Hélène (Mélanie Thierry) travaille trop, jusqu’au burn-out, en pleine réunion de présentation d’un plan de « restructuration » d’une entreprise. C’est l’occasion de changer de vie, avec mari et enfants, et de revenir s’installer dans une petite préfecture de l’Est de la France, d’où elle s’était pourtant extraite, grâce à un travail acharné et un ascenseur social qui avait fonctionné. Une fausse bonne idée, peut-être…

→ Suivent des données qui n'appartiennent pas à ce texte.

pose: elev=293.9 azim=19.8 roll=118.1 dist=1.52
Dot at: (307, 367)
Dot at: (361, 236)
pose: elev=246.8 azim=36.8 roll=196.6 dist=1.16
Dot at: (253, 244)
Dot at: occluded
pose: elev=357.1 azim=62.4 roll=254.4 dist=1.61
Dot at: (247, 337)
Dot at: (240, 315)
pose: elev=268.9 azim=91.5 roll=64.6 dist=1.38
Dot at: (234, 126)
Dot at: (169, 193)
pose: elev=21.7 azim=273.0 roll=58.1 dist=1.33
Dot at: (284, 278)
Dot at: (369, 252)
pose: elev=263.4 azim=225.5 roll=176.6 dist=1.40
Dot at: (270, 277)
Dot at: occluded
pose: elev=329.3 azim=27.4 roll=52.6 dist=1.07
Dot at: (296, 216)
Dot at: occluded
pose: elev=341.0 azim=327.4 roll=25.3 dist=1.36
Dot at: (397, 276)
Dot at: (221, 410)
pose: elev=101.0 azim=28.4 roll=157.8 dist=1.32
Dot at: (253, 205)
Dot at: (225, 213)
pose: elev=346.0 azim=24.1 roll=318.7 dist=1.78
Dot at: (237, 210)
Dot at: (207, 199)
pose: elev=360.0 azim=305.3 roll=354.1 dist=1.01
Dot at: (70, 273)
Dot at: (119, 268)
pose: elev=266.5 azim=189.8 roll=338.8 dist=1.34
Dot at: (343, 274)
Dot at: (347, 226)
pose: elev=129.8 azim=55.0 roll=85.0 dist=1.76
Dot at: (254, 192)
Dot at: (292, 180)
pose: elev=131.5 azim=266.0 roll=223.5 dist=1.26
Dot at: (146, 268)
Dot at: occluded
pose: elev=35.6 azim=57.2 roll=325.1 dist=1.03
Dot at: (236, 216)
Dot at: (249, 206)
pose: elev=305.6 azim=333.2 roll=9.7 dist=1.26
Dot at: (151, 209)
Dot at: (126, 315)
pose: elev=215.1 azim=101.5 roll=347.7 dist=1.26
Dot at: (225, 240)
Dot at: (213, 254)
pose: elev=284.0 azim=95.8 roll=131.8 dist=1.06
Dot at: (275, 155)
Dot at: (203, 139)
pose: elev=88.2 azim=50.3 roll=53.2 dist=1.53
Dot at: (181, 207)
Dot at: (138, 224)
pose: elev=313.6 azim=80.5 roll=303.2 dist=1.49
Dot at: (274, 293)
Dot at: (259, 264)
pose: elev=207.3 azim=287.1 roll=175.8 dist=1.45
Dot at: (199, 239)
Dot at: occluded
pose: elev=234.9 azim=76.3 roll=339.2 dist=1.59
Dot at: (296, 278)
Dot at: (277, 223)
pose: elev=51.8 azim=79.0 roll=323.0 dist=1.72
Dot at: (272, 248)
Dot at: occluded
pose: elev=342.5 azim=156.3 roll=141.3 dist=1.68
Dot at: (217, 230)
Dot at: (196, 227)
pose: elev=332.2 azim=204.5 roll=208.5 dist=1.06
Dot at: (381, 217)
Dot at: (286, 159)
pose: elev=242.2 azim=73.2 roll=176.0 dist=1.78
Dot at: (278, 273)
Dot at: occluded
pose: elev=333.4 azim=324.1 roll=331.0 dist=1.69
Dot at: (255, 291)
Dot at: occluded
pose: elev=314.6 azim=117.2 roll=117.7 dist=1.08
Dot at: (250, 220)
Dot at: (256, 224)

« On ne devrait jamais quitter Montauban », disait Lino Ventura dans Les tontons flingueurs. Fallait-il pour autant revenir à Épinal, se demande Hélène dans Connemara ? C’est le choix qu’elle fait, suite à ce burn-out qui l’envoie directement chez une psy, et dans une autre boîte, où, si elle n’y prend pas garde, il se reproduira la même chose que dans la précédente. Épinal, les années lycées, les matchs de hockey, et… Christophe Marchal (Bastien Bouillon), l’ex beau-gosse star locale du hockey. Un lointain objet du désir, ce Christophe qui sortait, à l’époque, avec sa meilleure copine. Hélène, timide et réservée, bonne élève en classe, avait réussi à s’extraire du milieu social dans lequel elle grandissait, d’où elle ne semblait ne devoir jamais partir, et quitter cette ville dans laquelle elle ne se voyait pas faire sa vie. Elle avait réussi, mais quoi, au fond ? S’était-elle « battue toute sa vie pour ça ?», comme l’écrit Xavier Mathieu au début du roman éponyme. Elle était surtout, comme il le dira un peu plus loin, « seule ». Très entourée, de ses deux filles, de son mari, Philippe, mais au fond très seule. Grâce au hasard et à la magie des petites villes, à Épinal, Hélène reprend contact avec Christophe : ils se voient dans des chambres d’hôtel l’après-midi, commencent à rêver d’une idylle entre deux milieux sociaux très opposés, comme deux France désormais lointaines. Christophe n’a jamais quitté la région, vivote en vendant de la nourriture pour chien tout en élevant son fils en garde alternée avec sa mère. Une vie peinarde et indécise, à quarante ans. Hélène a changé de monde, et ce n’est pas le retour aux sources qui va changer quoi que ce soit, au fond. Et tout cela s’étire un peu en longueur…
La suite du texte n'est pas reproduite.